A more complete and detailed disclosure of the foregoing imaging and digital filtering techniques and related analysis can be found in the 1983 Ph.D. Dissertation of Sterling James Crabtree, "Algorithmic Development of a Petrographic Image Analysis System", Department of Geology, University of South Carolina, Columbia, S.C.; and in Crabtree, Ehrlich and Prince, "Evaluation of Strategies for Segmentation of Blue-dyed Pores in Thin Sections of Reservoir Rocks" Computer Vision, Graphics, and Image Processing 28, 1-18 (1984).
In contrast to computer-based image analysis, analytical procedures have been developed wherein physical tests such as fluid displacement tests are performed on actual reservoir core samples. These tests, however, require a relatively large sample size and substantial time and money to complete. As an alternative, fluid flow displacement tests have been performed with artificially designed pore system configurations or standard materials such as homogeneous Berea sandstone, neither of which can reliably represent the specific pore structure of a complex reservoir having unique characteristcs. Consequently, many prior fluid flow models were of minimal predictive value because of errors and/or limitations inherent in the modeling processes utilized.
Disclosures of fluid displacement tests using micromodels and rock fluid transport theories can be found in Larsen, Scrivan and Davis, 1977, Percolation Theory of Residual Phases in Porous Media: Nature, Vol. 268, pp. 409-413; McKellar and Wardlaw, 1982, A Method of Making Two-Dimensional Glass Micromodels of Pore Systems: tech. note, Journal Canadian Petr. Tech., Vol. 21, No. 4; Morrow and Chatzie, 1981, Measurement and Correlation of Conditions for Entrapment and Mobilization of Residual Oil--Final Report: DOE/BETC/3251-12, U.S. Dept. Energy. October 1981, New Mexico Petroleum Recovery Research Center, New Mexico Inst. Mining and Technology, Socorro, N. Mex.; and Pathak, Winterfield, et al, 1980, Rock Structure and Transport Therein: Unifying with Voroni Models and Percolation Concepts: SPE 8846, First Joint SPE/DOE Symposium Enhanced Oil Recovery, Tulsa.

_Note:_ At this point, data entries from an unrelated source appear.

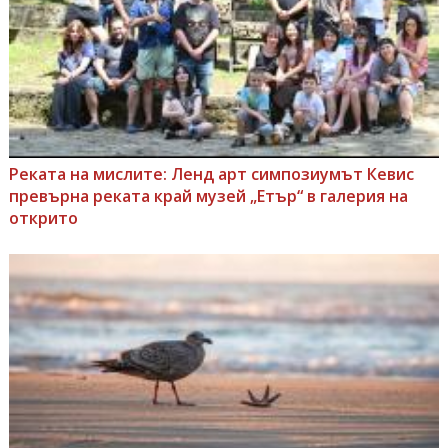
Реката на мислите: Ленд арт симпозиумът Кевис
превърна реката край музей „Етър“ в галерия на
открито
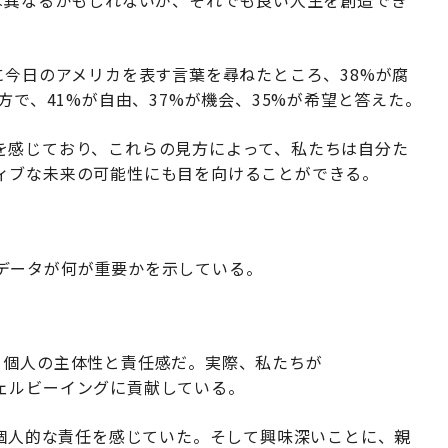
は異なるかもしれないが、それでも良い人生を創造でき
に今日のアメリカを表す言葉を尋ねたところ、38%が腐
方で、41%が自由、37%が機会、35%が希望と答えた。
を感じており、これらの見方によって、私たちは自分た
ィブな未来の可能性にも目を向けることができる。
データが何が重要かを示している。
、個人の主体性と責任感だ。実際、私たちが
ェルビーイングに貢献している。
に個人的な責任を感じていた。そして興味深いことに、親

In the above referenced McKellar and Wardlaw paper, several methods of making micromodels are briefly discussed along with a detailed description of a technique developed by the authors. This latter technique uses photo-imaging of a synthesized or hand drafted pore system followed by chemical etching of the image in glass. The glass micromodel (termed a "two-dimensional" glass micromodel because the two-dimensional image of the synthesized pore system is carried into the third dimension by the etching process) is then used in a laboratory setting as a substitute rock-pore complex for viewing and evaluation of fluid movement. Quantitative results are typically reported using mass balance or chromatography procedures, but the results are presented strictly in terms of the micromodel itself which heretofore could not be reliably related independently of the skill of the model maker to actual and specific rock-pore systems that exist in nature.